There are a couple questions I have arising from the OP and some of the comments:
1. Does this mean we shouldn't bother with ASLR? (Isn't it almost "security through obscurity" anyway?)
First; "security through obscurity" is where you're relying on the attacker not being able to figure out how the security works. If the attacker knows exactly how the security works but doesn't know something else (a password, an encryption key, a seed for a random number generator, etc) then it's not considered "security through obscurity".
It's best to think of security as many layers, where an attacker has to penetrate through multiple layers to succeed. The question is whether or not ASLR is a worthwhile additional layer - do the benefits (for security) justify the disadvantages (for code complexity, performance, etc). There's no right answer - it's more a question of design goals.
Note that for 32-bit 80x86 usually you can't get enough entropy for ASLR to be very effective (the "random" addresses end up with the lowest 12 bits known due to page alignment and several upper bits known due splitting the virtual address space into zones; and that only leaves about 18 "random middle bits"); and because the CPU doesn't support efficient "IP relative addressing" for 32-bit code there's a performance cost involved with relocated code and data. This means that ASLR is closer to "not worthwhile" for 32-bit 80x86. For 64-bit 80x86 it's different - there are more addressing bits than can be random, and there is support for "IP relative addressing" and less performance cost involved; so it's "more worthwhile" for 64-bit 80x86 than it would be for 32-bit 80x86.
2. Regarding timing attacks, how precise can timing be before it becomes a security concern? This is something I've wondered for quite a while.

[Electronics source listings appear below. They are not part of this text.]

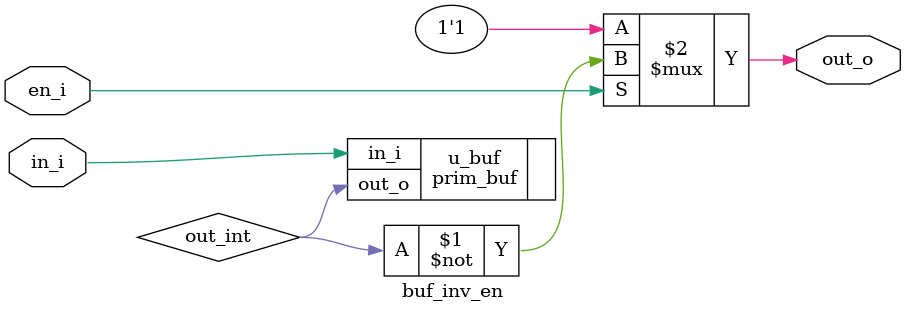
<source format=sv>

module buf_inv_en #(
  parameter int Width = 1,
  parameter logic [Width-1:0] OutDisabled = {Width{1'b1}}
) (
  input              en_i,
  input  [Width-1:0] in_i,
  output [Width-1:0] out_o
);

  logic [Width-1:0] out_int;
  prim_buf #(.Width(Width)) u_buf (
    .in_i   (in_i),
    .out_o  (out_int)
  );

  assign out_o = en_i ? ~out_int : OutDisabled;

endmodule

</source>
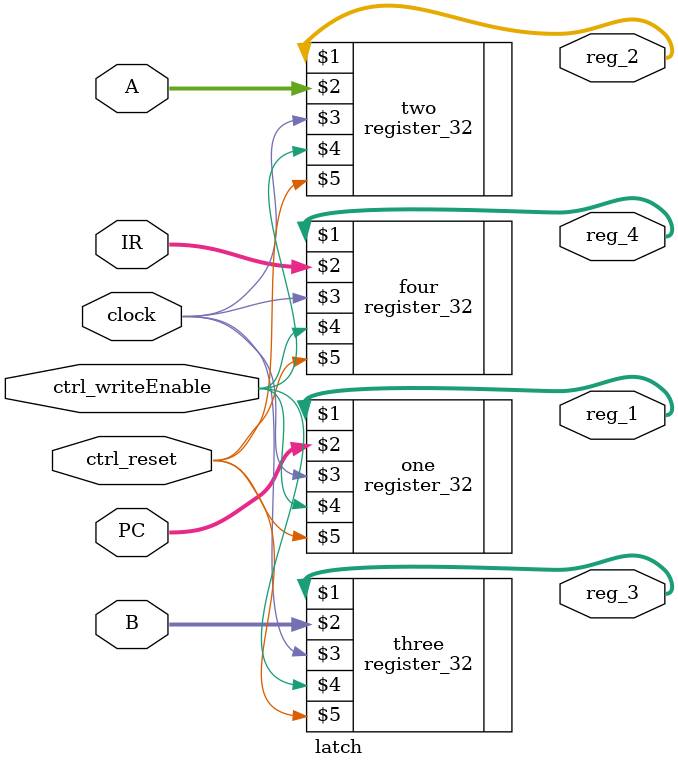
<source format=v>
module latch(clock, ctrl_writeEnable, ctrl_reset, PC, A, B, IR, reg_1, reg_2, reg_3, reg_4);

	input clock, ctrl_writeEnable, ctrl_reset;
	input [31:0] PC, A, B, IR;
	output [31:0] reg_1, reg_2, reg_3, reg_4;

    register_32 one(reg_1, PC, clock, ctrl_writeEnable, ctrl_reset);
    register_32 two(reg_2, A, clock, ctrl_writeEnable, ctrl_reset);  
    register_32 three(reg_3, B, clock, ctrl_writeEnable, ctrl_reset);
    register_32 four(reg_4, IR, clock, ctrl_writeEnable, ctrl_reset);

endmodule
</source>
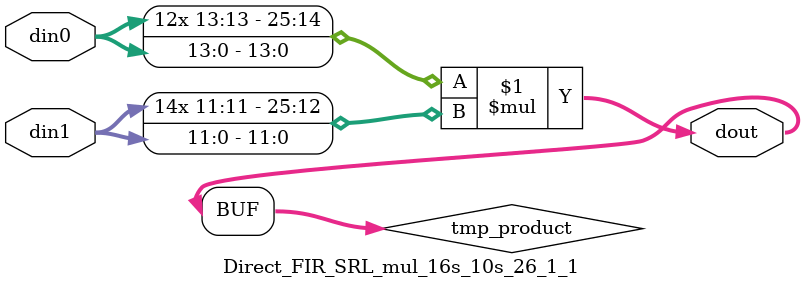
<source format=v>

`timescale 1 ns / 1 ps

 module Direct_FIR_SRL_mul_16s_10s_26_1_1(din0, din1, dout);
parameter ID = 1;
parameter NUM_STAGE = 0;
parameter din0_WIDTH = 14;
parameter din1_WIDTH = 12;
parameter dout_WIDTH = 26;

input [din0_WIDTH - 1 : 0] din0; 
input [din1_WIDTH - 1 : 0] din1; 
output [dout_WIDTH - 1 : 0] dout;

wire signed [dout_WIDTH - 1 : 0] tmp_product;



























assign tmp_product = $signed(din0) * $signed(din1);








assign dout = tmp_product;





















endmodule

</source>
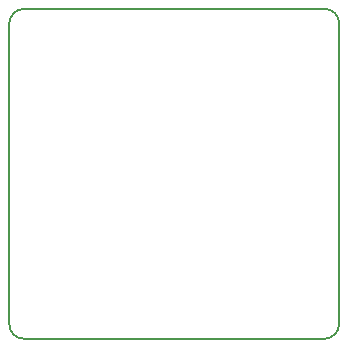
<source format=gko>
%TF.GenerationSoftware,KiCad,Pcbnew,4.0.5-e0-6337~49~ubuntu16.04.1*%
%TF.CreationDate,2017-07-20T10:50:06-07:00*%
%TF.ProjectId,mcp73871-battery-mgmt-breakout,6D637037333837312D62617474657279,1.0*%
%TF.FileFunction,Profile,NP*%
%FSLAX46Y46*%
G04 Gerber Fmt 4.6, Leading zero omitted, Abs format (unit mm)*
G04 Created by KiCad (PCBNEW 4.0.5-e0-6337~49~ubuntu16.04.1) date Thu Jul 20 10:50:06 2017*
%MOMM*%
%LPD*%
G01*
G04 APERTURE LIST*
%ADD10C,0.350000*%
%ADD11C,0.152400*%
G04 APERTURE END LIST*
D10*
D11*
X142240000Y-74930000D02*
G75*
G03X140970000Y-73660000I-1270000J0D01*
G01*
X140970000Y-101600000D02*
G75*
G03X142240000Y-100330000I0J1270000D01*
G01*
X114300000Y-100330000D02*
G75*
G03X115570000Y-101600000I1270000J0D01*
G01*
X115570000Y-73660000D02*
G75*
G03X114300000Y-74930000I0J-1270000D01*
G01*
X115570000Y-73660000D02*
X140970000Y-73660000D01*
X114300000Y-100330000D02*
X114300000Y-74930000D01*
X141033500Y-101600000D02*
X115570000Y-101600000D01*
X142240000Y-74930000D02*
X142240000Y-100393500D01*
M02*

</source>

Assume you have an "uncertainty value" like this:
last_tsc = rdtsc();
} while(last_tsc % uncertainty != 0);
I'd expect that an "uncertainty value" of a few hundred cycles would be enough to make half of the attacks (those that rely on cache timing or "shared resource in SMT timing") go from "vaguely plausible" to "impractical". I'd also be tempted to make the amount of uncertainty proportional to how often software asks for the time (e.g. 200 cycles of uncertainty if you ask for the TSC infrequently, and 999999 cycles of uncertainty if you ask for TSC millions of times per second).